I think that is the *point* (if we need to invoke a Final Cause here) of
these "layers" of emergent functionality.   To support more and more
complex types of relations (not just linear, heirarchical, etc.)...   I
haven't thought it through well, but I'm guessing that (for example),
metabolic networks, or gene expression networks have a qualitative
higher complexity than *most* physics phenomena (though Feynman diagrams
describe "relations" between subatomic particles, and there MAY be
known/interesting/relevant examples with similar complexity?)
>  Or, at least, I prefer a "middle out" method, starting at the layer where you understand/care the most.  The physics-based people tend to think in terms of chains and trees, whereas the relational people tend to think in terms of networks.  I call the phyics-based people "Grand Unified Modelers" because they're seeking the One True Model.  ... very Monistic.

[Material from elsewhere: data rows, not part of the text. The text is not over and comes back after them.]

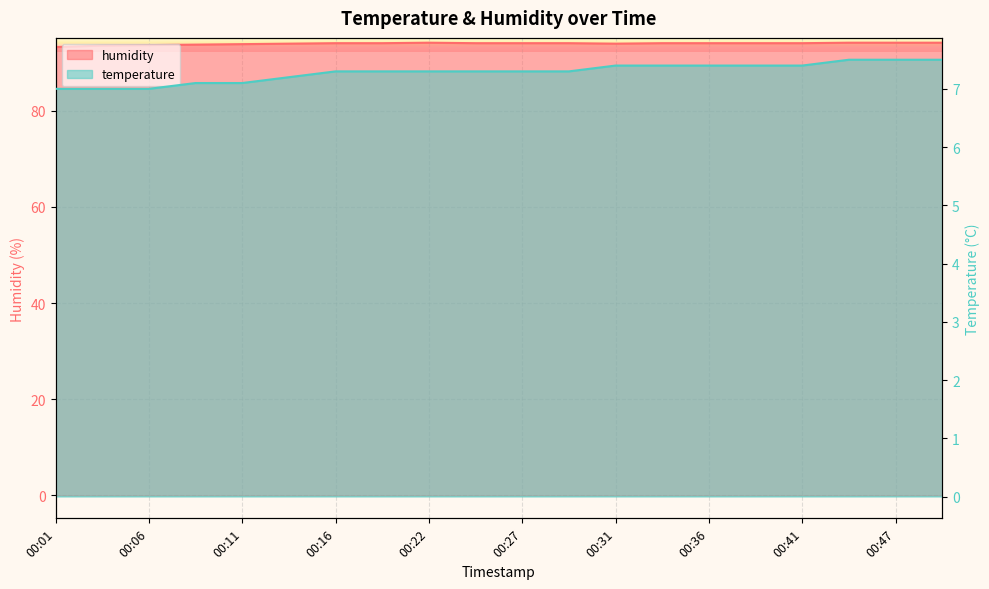

Reading right to left, what are all the values shown in this chart?

temperature: 7.5	7.5	7.5	7.4	7.4	7.4	7.4	7.4	7.3	7.3	7.3	7.3	7.3	7.3	7.2	7.1	7.1	7.0	7.0	7.0
humidity: 94.1	94.1	94.1	94.0	94.0	94.0	94.0	93.9	94.0	94.0	94.0	94.1	94.0	94.0	93.9	93.8	93.7	93.6	93.5	93.2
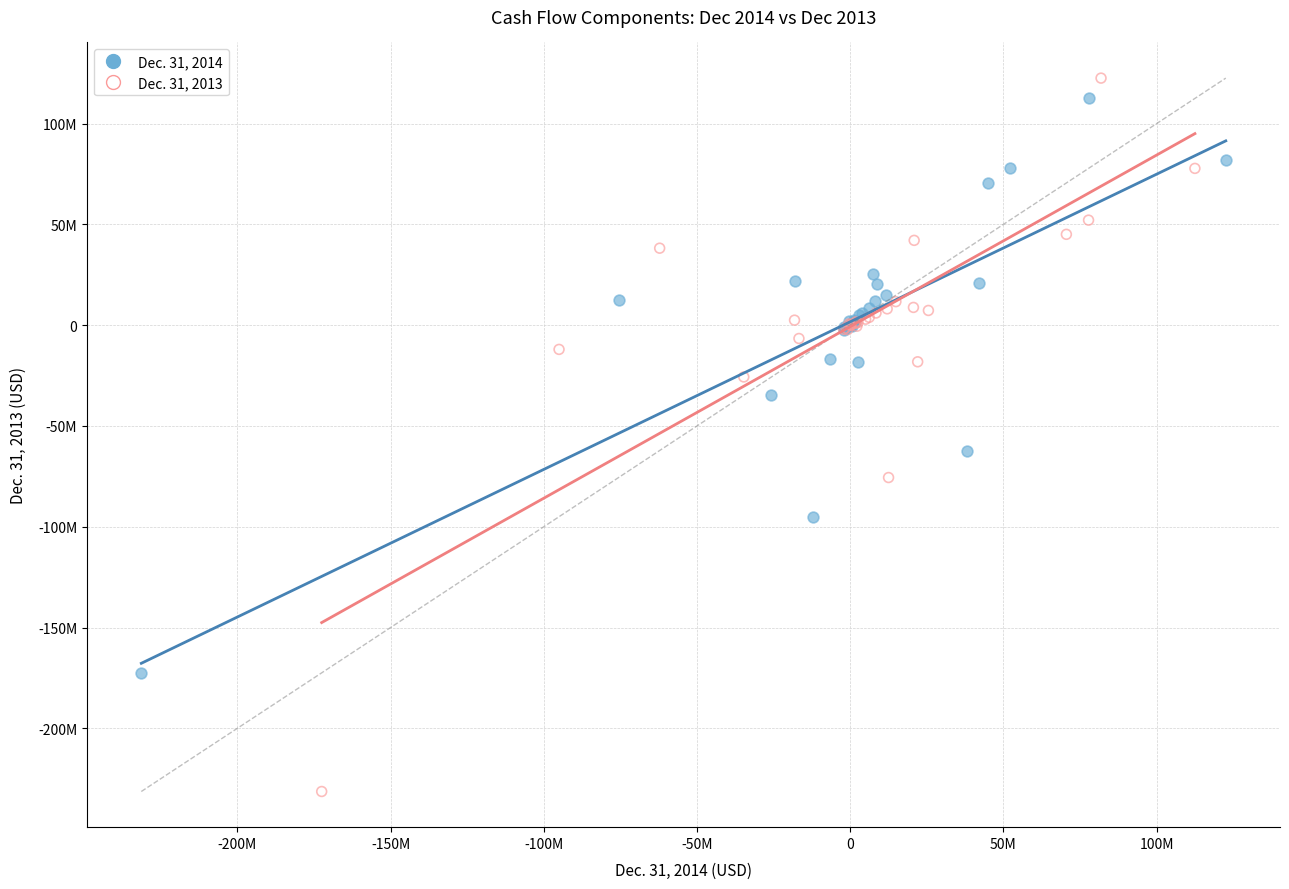

What are all the series names shown in the legend?

Dec. 31, 2014, Dec. 31, 2013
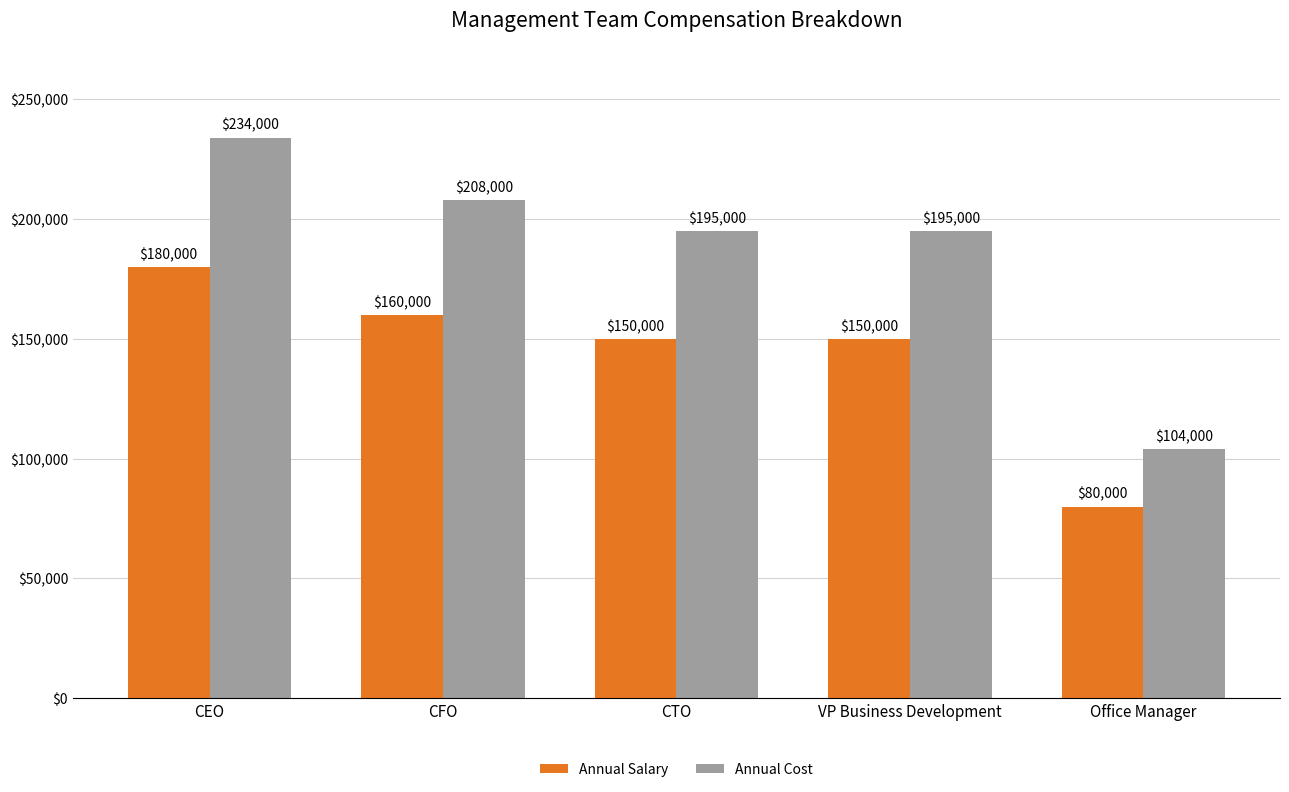

Is the value of Annual Cost at CFO greater than the value of Annual Salary at VP Business Development?

Yes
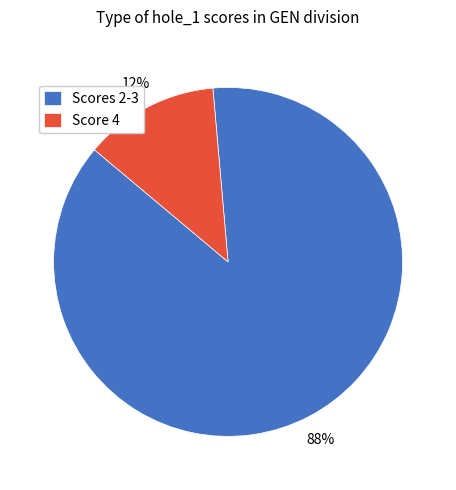

Which slice represents more than half of the pie?

Scores 2-3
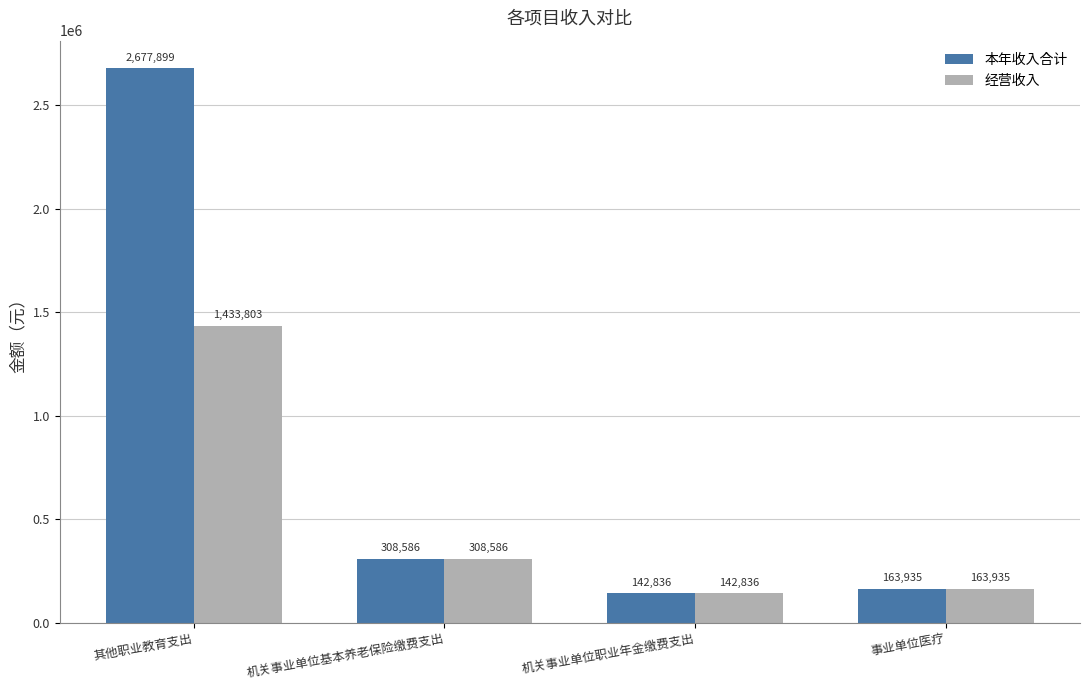

List the series in order of their overall mean, highest first.

本年收入合计, 经营收入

I do believe that there is a conceit of Physics that if there is a place
for a Monistic GUT it would be in Physics,  but I think there is room
for the same in Chemistry, Biology, Sociology, Economics, etc...  within
the domain circumscribed by the "floor and ceiling" of emergence(s)?

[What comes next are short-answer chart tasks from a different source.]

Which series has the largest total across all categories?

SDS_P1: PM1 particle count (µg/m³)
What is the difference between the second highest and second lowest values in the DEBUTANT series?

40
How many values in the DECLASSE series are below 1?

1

>> The old fascination with why mathematics (as a pure abstraction) seems to line up so well with physical reality comes up again.   I think there is some kind of anthropic principle involved?   Do you have any parallax on this?
> I tend to believe it boils down to *attention*, intentionality, purposeful behavior.  It strikes me that math can unambiguously describe *anything*, real or fantasy.  And where non-ambiguity is required, math will be successful. 
I think this is accurate, maybe tautological...
>  Bands like Tool argue against me in some sense, because they use a lot of math in the creative composition of their tunes and lyrics.  But, then again, they're nerds and have high expectations for how tightly a performance hangs together ... which is, again, a requirement for non-ambiguity. 
I think the point in "interesting" endeavors is to provide enough
familiar structure to be "familiar" and then add to (abberate?) it
enough to be "surprising".  
>  My guess is math would be less successful if we tried to use it to, say, foster creativity in children ... at least for now.
I would claim that more than a little of my own personal creativity was
based IN mathematics as a child/adolescent.   It was the abstract
language of math that allowed me to see (and manipulate?) patterns
across more disparate domains than "natural language" allowed.   It
wasn't the lack of ambiguity (because my clumsy application
re-indroduced ambiguity) in Math that drew me, but the ease and
expressiveness of abstraction.
> The author of TheoremDep cites Metacademy (here's a good example: https://metacademy.org/graphs/concepts/incompleteness_of_set_theory#focus=mh2y5zs9&mode=explore).  That strikes me as a system amenable to edge weight adjustment.  E.g. How important is it to understand Russell's Paradox, really, for understanding how ZF fits into this "lineage of reasoning"?
I am working on a project involving the quantification and visualization
of uncertainty. In that it is implicit that we want to propogate
uncertainty through many different processes or models or scenarios.  It
seems somewhat to be a parallel to what you describe here around MetAcademy.
> the kind of graph I'm imagining, it may be better to imagine the lemmas as edges and the nodes as something else (conceptions of reality, maybe?).  Lemmas would, then, be transitions from one state to another.

I do see the (potential) value of considering this "dual" of the
dependency graph... a Lemma as you say, can be considered a transition
from one state of knowledge or conviction or proof to another state.